*** Opening Excerpt ***

I would like to mention that Speedy is correct your friend likely has a defective bonding grid for his swimming pool or an improper one or none at all. However you should understand that current exists in the earth almost everywhere and it may be a result of stray voltage and or current (neutral to earth current) or fault current. Question is.... is it excessive and where is it coming from? This is all due to the utilities multi point neutral grounding system where earth and the utility neutral play partners in returning neutral current to the source (transformer). It is important to note that stray current is not fault current.

You need to request an inspection by a codes official who will then request a NEV (neutral to earth voltage) analysis from a power company technician/engineer.

They will likely begin by asking you to turn your main breaker off. They will then take a test measurement of NEV around your pool. If the NEV deminishes to an acceptable level then the problem is with your electrical system.

*** Closing Excerpt ***
*** Opening Dataset entries ***

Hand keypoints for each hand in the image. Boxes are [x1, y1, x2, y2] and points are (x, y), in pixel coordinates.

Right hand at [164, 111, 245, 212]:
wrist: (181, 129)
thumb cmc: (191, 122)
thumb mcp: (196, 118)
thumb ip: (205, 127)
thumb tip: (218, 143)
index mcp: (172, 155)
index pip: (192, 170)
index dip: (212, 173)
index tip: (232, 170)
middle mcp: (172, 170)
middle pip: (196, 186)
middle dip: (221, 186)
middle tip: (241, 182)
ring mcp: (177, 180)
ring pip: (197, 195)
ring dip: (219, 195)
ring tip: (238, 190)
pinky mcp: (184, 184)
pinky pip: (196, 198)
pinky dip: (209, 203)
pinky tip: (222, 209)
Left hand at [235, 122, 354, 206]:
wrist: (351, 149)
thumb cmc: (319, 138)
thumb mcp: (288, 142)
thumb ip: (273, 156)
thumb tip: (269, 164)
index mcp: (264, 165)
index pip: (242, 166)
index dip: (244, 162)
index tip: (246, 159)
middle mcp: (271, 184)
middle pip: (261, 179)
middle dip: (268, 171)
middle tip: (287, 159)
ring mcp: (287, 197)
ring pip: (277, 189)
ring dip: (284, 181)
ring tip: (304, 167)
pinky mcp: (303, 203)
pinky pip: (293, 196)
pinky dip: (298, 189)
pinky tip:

*** Closing Dataset entries ***

• _Task item 1_: In the post about stray voltage around the pool, who does the codes official ask to carry out the NEV analysis?
• _Task item 2_: Write the next few sentences of the post about pool stray voltage, starting right after its last line.

• _Response area 1_: A power company technician or engineer.

• _Response area 2_:
If it doesn't decrease then they will pull the drop out fuse of your transformer. If it still doesnt decrease then it is a utility neutral problem or a service neutral from a closeby neighbor or some other outside source. They likely will install a neutral isolater device to solve the stray current and or voltage problem if it is coming from the utility.

Proper bonding of metal around the pool will generally eliminate potential differences but will also mask a stray voltage/current problem.


So two things

1.) You need to be sure you have a bonding grid around your pool in accordance with NEC article 680.26 2008
2.) Have a neutral to earth voltage analysis done (NEV Test) to determine if it is your problem or the utilities or if no problem exists other than improper bonding of metal around your friends pool. And if it is stray voltage and current or fault voltage and current.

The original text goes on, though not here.